To setup a company, the prospect shareholders need to have few constitutional documents such as Memorandum of Association and Articles of Association (among the many docs)
In the Memorandum of Association, the prospect shareholders need to decide the maximum amount of capital that the company can issue. This amount is called the Authorized capital. This is a notional number. When setting up a company you really don’t need the entire capital in one go. Hence the shareholders decide to have a portion or part of the authorized capital to be issued. This portion of the capital which the shareholders actually decide to issue is called the Issued capital.
Once the shareholders pay up their share of the capital to the company, it becomes the paid up capital. . This is the physical money that the company actually gets to start its operations.
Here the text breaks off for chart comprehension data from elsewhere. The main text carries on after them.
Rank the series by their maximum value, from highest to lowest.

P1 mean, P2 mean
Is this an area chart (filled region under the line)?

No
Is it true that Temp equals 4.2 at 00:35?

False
Now, once the Paid up capital is completely used and if the shareholders need additional capital, then they can get additional capital as the Paid Up capital is still less that the authorized capital. However, the company can issue additional capital only upto the Authorized capital.
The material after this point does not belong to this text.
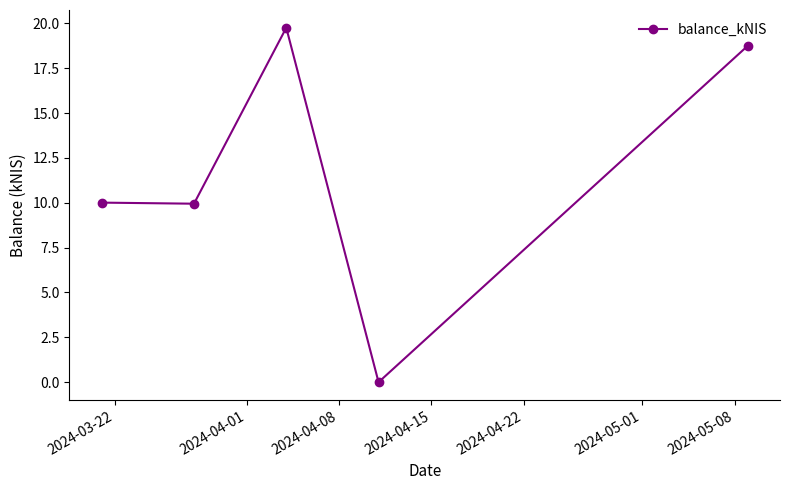

How many points are higher than both their immediate neighbors (excluding endpoints)?

1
If for some reason, they need to exceed the Authorized capital, then the necessary amendment need to be done in the Memorandum of association and then only the company can raise further capital.
With regard to taxation, to the best of my knowledge, tax is paid only when you make income and not on the capital and hence in my view there will not be any tax paid. However, based on the size of the authorized capital, there could be fees and other charges which SEBI or other agencies may charge.
With regard to face value of a share which is being started, it really does not matter at what level you want the face value to be. It can be 5,10,100. The only advantage with a higher value is, once the company is well established and doing really well and if the market value of the shares shoots up, you can split the shares until the face value becomes 1.
Classic example is MRF - the market value of one share is 68,233 with a face value of 10. With such high face value retail investors might not invest in these company in the secondary market which might make the share illiquid. If the company wants, they can split the share from face value from 10 to 1 and thereby reduce the market value to 6,823.3, so that there would be greater participation from all sections of investors.
Disclaimer: Not claiming to be an expert, there could be errors, please do your own research.